* **YOUR INSTRUCTIONS**
Would you reproduce the data below exactly, please, leaving out its images?

* **EXERCISE DATA**
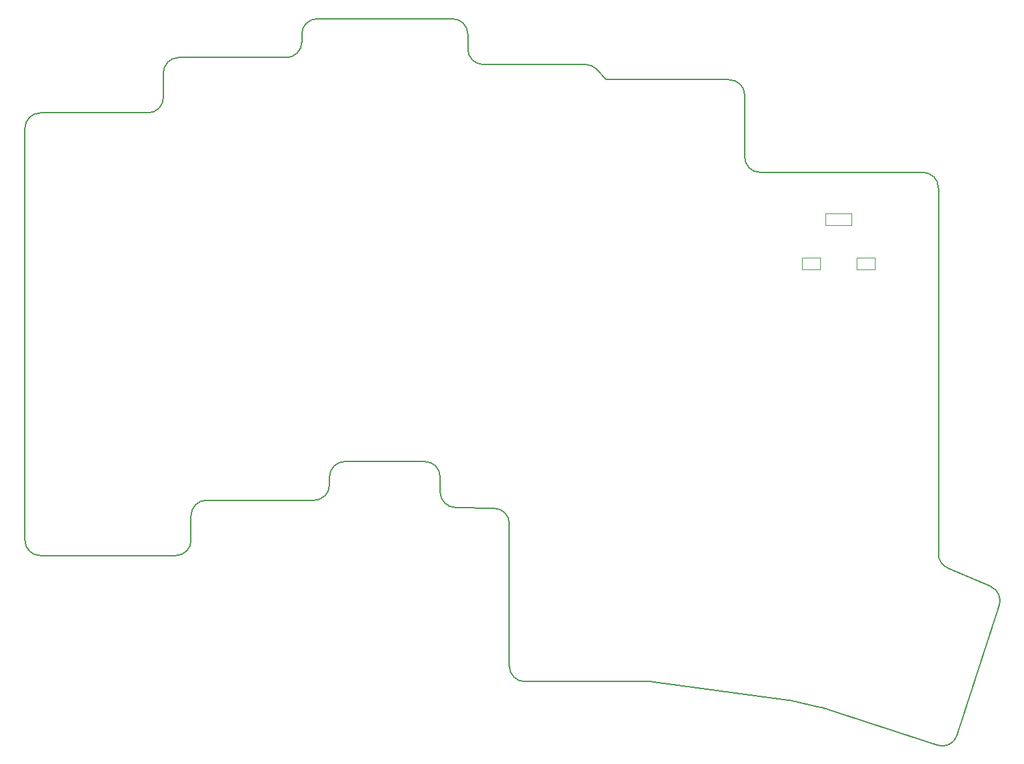
<source format=gbr>
%TF.GenerationSoftware,KiCad,Pcbnew,9.0.4*%
%TF.CreationDate,2025-09-04T10:39:47+02:00*%
%TF.ProjectId,avocado_v3,61766f63-6164-46f5-9f76-332e6b696361,0.0.3*%
%TF.SameCoordinates,Original*%
%TF.FileFunction,Profile,NP*%
%FSLAX46Y46*%
G04 Gerber Fmt 4.6, Leading zero omitted, Abs format (unit mm)*
G04 Created by KiCad (PCBNEW 9.0.4) date 2025-09-04 10:39:47*
%MOMM*%
%LPD*%
G01*
G04 APERTURE LIST*
%TA.AperFunction,Profile*%
%ADD10C,0.150000*%
%TD*%
%TA.AperFunction,Profile*%
%ADD11C,0.050000*%
%TD*%
G04 APERTURE END LIST*
D10*
X52075000Y-18090000D02*
X52075000Y-17050000D01*
X111675000Y-35030000D02*
X132875000Y-35030000D01*
X34075000Y-25290000D02*
X34075000Y-22090000D01*
X36075000Y-20090000D02*
X50075000Y-20090000D01*
X72035008Y-78629200D02*
G75*
G02*
X70075000Y-76629600I39992J1999600D01*
G01*
X55675000Y-74650000D02*
G75*
G02*
X57675000Y-72650000I2000000J0D01*
G01*
X52075000Y-18090000D02*
G75*
G02*
X50075000Y-20090000I-2000000J0D01*
G01*
X77114992Y-78730800D02*
G75*
G02*
X79075000Y-80730400I-39992J-1999600D01*
G01*
X90470140Y-21644654D02*
X91675000Y-22970000D01*
X68075000Y-72650000D02*
G75*
G02*
X70075000Y-74650000I0J-2000000D01*
G01*
X119467976Y-104593999D02*
G75*
G02*
X119657946Y-104645538I-428176J-1954101D01*
G01*
X79075000Y-99270000D02*
X79075000Y-80730400D01*
X34075000Y-22090000D02*
G75*
G02*
X36075000Y-20090000I2000000J0D01*
G01*
X18075000Y-84890000D02*
G75*
G02*
X16075000Y-82890000I0J2000000D01*
G01*
X68075000Y-72650000D02*
X57675000Y-72650000D01*
X37675000Y-79690000D02*
X37675000Y-82890000D01*
X37675000Y-82890000D02*
G75*
G02*
X35675000Y-84890000I-2000000J0D01*
G01*
X54075000Y-15050000D02*
X71675000Y-15050000D01*
X55675000Y-75690000D02*
G75*
G02*
X53675000Y-77690000I-2000000J0D01*
G01*
X134781134Y-109559361D02*
X119657946Y-104645539D01*
X119467976Y-104593999D02*
X115490222Y-103722435D01*
X81075000Y-101270000D02*
G75*
G02*
X79075000Y-99270000I0J2000000D01*
G01*
X134875000Y-37030000D02*
X134875000Y-84655342D01*
X18075000Y-27290000D02*
X32075000Y-27290000D01*
X91675000Y-22970000D02*
X107675000Y-22970000D01*
X137301281Y-108275282D02*
G75*
G02*
X134781156Y-109559293I-1902081J618082D01*
G01*
X109675000Y-24970000D02*
X109675000Y-33030000D01*
X16075000Y-82890000D02*
X16075000Y-29290000D01*
X136081863Y-86491352D02*
X141686315Y-88912417D01*
X70075000Y-76629600D02*
X70075000Y-74650000D01*
X75675000Y-20990000D02*
G75*
G02*
X73675000Y-18990000I0J2000000D01*
G01*
X16075000Y-29290000D02*
G75*
G02*
X18075000Y-27290000I2000000J0D01*
G01*
X136081863Y-86491352D02*
G75*
G02*
X134874962Y-84655342I793137J1836052D01*
G01*
X75675000Y-20990000D02*
X88990260Y-20990000D01*
X88990260Y-20990000D02*
G75*
G02*
X90470162Y-21644634I40J-2000000D01*
G01*
X77114992Y-78730800D02*
X72035008Y-78629200D01*
X53675000Y-77690000D02*
X39675000Y-77690000D01*
X107675000Y-22970000D02*
G75*
G02*
X109675000Y-24970000I0J-2000000D01*
G01*
X111675000Y-35030000D02*
G75*
G02*
X109675000Y-33030000I0J2000000D01*
G01*
X96942789Y-101270000D02*
G75*
G02*
X97206060Y-101287401I11J-2000100D01*
G01*
X52075000Y-17050000D02*
G75*
G02*
X54075000Y-15050000I2000000J0D01*
G01*
X132875000Y-35030000D02*
G75*
G02*
X134875000Y-37030000I0J-2000000D01*
G01*
X73675000Y-17050000D02*
X73675000Y-18990000D01*
X71675000Y-15050000D02*
G75*
G02*
X73675000Y-17050000I0J-2000000D01*
G01*
X115325429Y-103693492D02*
G75*
G02*
X115490221Y-103722439I-263429J-1983208D01*
G01*
X96942789Y-101270000D02*
X81075000Y-101270000D01*
X142795290Y-91366461D02*
X137301281Y-108275282D01*
X115325429Y-103693492D02*
X97206060Y-101287404D01*
X55675000Y-74650000D02*
X55675000Y-75690000D01*
X35675000Y-84890000D02*
X18075000Y-84890000D01*
X37675000Y-79690000D02*
G75*
G02*
X39675000Y-77690000I2000000J0D01*
G01*
X141686314Y-88912417D02*
G75*
G02*
X142795270Y-91366455I-793114J-1835983D01*
G01*
X34075000Y-25290000D02*
G75*
G02*
X32075000Y-27290000I-2000000J0D01*
G01*
%TO.C,MCU1*%
D11*
X124225000Y-46120000D02*
X126625000Y-46120000D01*
X126625000Y-47620000D01*
X124225000Y-47620000D01*
X124225000Y-46120000D01*
X120175000Y-40370000D02*
X123575000Y-40370000D01*
X123575000Y-41870000D01*
X120175000Y-41870000D01*
X120175000Y-40370000D01*
X117125000Y-46120000D02*
X119525000Y-46120000D01*
X119525000Y-47620000D01*
X117125000Y-47620000D01*
X117125000Y-46120000D01*
%TD*%
M02*

</source>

* **WRITTEN RESPONSE**
<source format=gbr>
%TF.GenerationSoftware,KiCad,Pcbnew,9.0.4*%
%TF.CreationDate,2025-09-04T10:39:47+02:00*%
%TF.ProjectId,avocado_v3,61766f63-6164-46f5-9f76-332e6b696361,0.0.3*%
%TF.SameCoordinates,Original*%
%TF.FileFunction,Profile,NP*%
%FSLAX46Y46*%
G04 Gerber Fmt 4.6, Leading zero omitted, Abs format (unit mm)*
G04 Created by KiCad (PCBNEW 9.0.4) date 2025-09-04 10:39:47*
%MOMM*%
%LPD*%
G01*
G04 APERTURE LIST*
%TA.AperFunction,Profile*%
%ADD10C,0.150000*%
%TD*%
%TA.AperFunction,Profile*%
%ADD11C,0.050000*%
%TD*%
G04 APERTURE END LIST*
D10*
X52075000Y-18090000D02*
X52075000Y-17050000D01*
X111675000Y-35030000D02*
X132875000Y-35030000D01*
X34075000Y-25290000D02*
X34075000Y-22090000D01*
X36075000Y-20090000D02*
X50075000Y-20090000D01*
X72035008Y-78629200D02*
G75*
G02*
X70075000Y-76629600I39992J1999600D01*
G01*
X55675000Y-74650000D02*
G75*
G02*
X57675000Y-72650000I2000000J0D01*
G01*
X52075000Y-18090000D02*
G75*
G02*
X50075000Y-20090000I-2000000J0D01*
G01*
X77114992Y-78730800D02*
G75*
G02*
X79075000Y-80730400I-39992J-1999600D01*
G01*
X90470140Y-21644654D02*
X91675000Y-22970000D01*
X68075000Y-72650000D02*
G75*
G02*
X70075000Y-74650000I0J-2000000D01*
G01*
X119467976Y-104593999D02*
G75*
G02*
X119657946Y-104645538I-428176J-1954101D01*
G01*
X79075000Y-99270000D02*
X79075000Y-80730400D01*
X34075000Y-22090000D02*
G75*
G02*
X36075000Y-20090000I2000000J0D01*
G01*
X18075000Y-84890000D02*
G75*
G02*
X16075000Y-82890000I0J2000000D01*
G01*
X68075000Y-72650000D02*
X57675000Y-72650000D01*
X37675000Y-79690000D02*
X37675000Y-82890000D01*
X37675000Y-82890000D02*
G75*
G02*
X35675000Y-84890000I-2000000J0D01*
G01*
X54075000Y-15050000D02*
X71675000Y-15050000D01*
X55675000Y-75690000D02*
G75*
G02*
X53675000Y-77690000I-2000000J0D01*
G01*
X134781134Y-109559361D02*
X119657946Y-104645539D01*
X119467976Y-104593999D02*
X115490222Y-103722435D01*
X81075000Y-101270000D02*
G75*
G02*
X79075000Y-99270000I0J2000000D01*
G01*
X134875000Y-37030000D02*
X134875000Y-84655342D01*
X18075000Y-27290000D02*
X32075000Y-27290000D01*
X91675000Y-22970000D02*
X107675000Y-22970000D01*
X137301281Y-108275282D02*
G75*
G02*
X134781156Y-109559293I-1902081J618082D01*
G01*
X109675000Y-24970000D02*
X109675000Y-33030000D01*
X16075000Y-82890000D02*
X16075000Y-29290000D01*
X136081863Y-86491352D02*
X141686315Y-88912417D01*
X70075000Y-76629600D02*
X70075000Y-74650000D01*
X75675000Y-20990000D02*
G75*
G02*
X73675000Y-18990000I0J2000000D01*
G01*
X16075000Y-29290000D02*
G75*
G02*
X18075000Y-27290000I2000000J0D01*
G01*
X136081863Y-86491352D02*
G75*
G02*
X134874962Y-84655342I793137J1836052D01*
G01*
X75675000Y-20990000D02*
X88990260Y-20990000D01*
X88990260Y-20990000D02*
G75*
G02*
X90470162Y-21644634I40J-2000000D01*
G01*
X77114992Y-78730800D02*
X72035008Y-78629200D01*
X53675000Y-77690000D02*
X39675000Y-77690000D01*
X107675000Y-22970000D02*
G75*
G02*
X109675000Y-24970000I0J-2000000D01*
G01*
X111675000Y-35030000D02*
G75*
G02*
X109675000Y-33030000I0J2000000D01*
G01*
X96942789Y-101270000D02*
G75*
G02*
X97206060Y-101287401I11J-2000100D01*
G01*
X52075000Y-17050000D02*
G75*
G02*
X54075000Y-15050000I2000000J0D01*
G01*
X132875000Y-35030000D02*
G75*
G02*
X134875000Y-37030000I0J-2000000D01*
G01*
X73675000Y-17050000D02*
X73675000Y-18990000D01*
X71675000Y-15050000D02*
G75*
G02*
X73675000Y-17050000I0J-2000000D01*
G01*
X115325429Y-103693492D02*
G75*
G02*
X115490221Y-103722439I-263429J-1983208D01*
G01*
X96942789Y-101270000D02*
X81075000Y-101270000D01*
X142795290Y-91366461D02*
X137301281Y-108275282D01*
X115325429Y-103693492D02*
X97206060Y-101287404D01*
X55675000Y-74650000D02*
X55675000Y-75690000D01*
X35675000Y-84890000D02*
X18075000Y-84890000D01*
X37675000Y-79690000D02*
G75*
G02*
X39675000Y-77690000I2000000J0D01*
G01*
X141686314Y-88912417D02*
G75*
G02*
X142795270Y-91366455I-793114J-1835983D01*
G01*
X34075000Y-25290000D02*
G75*
G02*
X32075000Y-27290000I-2000000J0D01*
G01*
%TO.C,MCU1*%
D11*
X124225000Y-46120000D02*
X126625000Y-46120000D01*
X126625000Y-47620000D01*
X124225000Y-47620000D01*
X124225000Y-46120000D01*
X120175000Y-40370000D02*
X123575000Y-40370000D01*
X123575000Y-41870000D01*
X120175000Y-41870000D01*
X120175000Y-40370000D01*
X117125000Y-46120000D02*
X119525000Y-46120000D01*
X119525000Y-47620000D01*
X117125000Y-47620000D01*
X117125000Y-46120000D01*
%TD*%
M02*

</source>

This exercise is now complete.